Challenges Build on Both Sides of the Profit Equation 

(iStock composite)

After a period of profitability following the two years of COVID-19 challenges, we are starting to see some dark clouds on the horizon. Challenges are building on both sides of the profit equation: costs of production and sales revenue. Layers of uncertainty are in the air, and even if some of them were resolved today, their impacts will continue for months. 

The coming risks are on both sides of a decision-making teeter-totter that could drop on either side of the fulcrum. Other unprecedented things are happening like high inflation and the highest value of the dollar against key foreign currencies in years. Exports depend on U.S. pork being competitively priced. 

If you want to go to bed sure about the coming year, I refer you to the words of Justice Oliver Wendell Holmes, who is supposed to have said, “The longing for certainty ... is in every human mind. But certainty is generally illusion.”
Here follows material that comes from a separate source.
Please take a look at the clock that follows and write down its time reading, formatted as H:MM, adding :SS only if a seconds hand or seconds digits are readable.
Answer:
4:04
First, the more certain thing is the high cost of production, which will be with us until the U.S. producer of feed grains delivers up a record-breaking crop. That seems unlikely since the cost of production for the feed grain producer, especially to produce nitrogen-hungry corn, is turning away from corn on the margin to soybeans or other alternates. Even if corn is produced, where hog manure is not available, the yields will likely be less than record level since the economically smart thing to do is to reduce nitrogen use through one of several substitutes which don’t deliver the same punch such as using chicken litter (which is potentially a source of the spread of bird flu) and various tillage practices like strip tilling to increase efficiency of applied fertilizer.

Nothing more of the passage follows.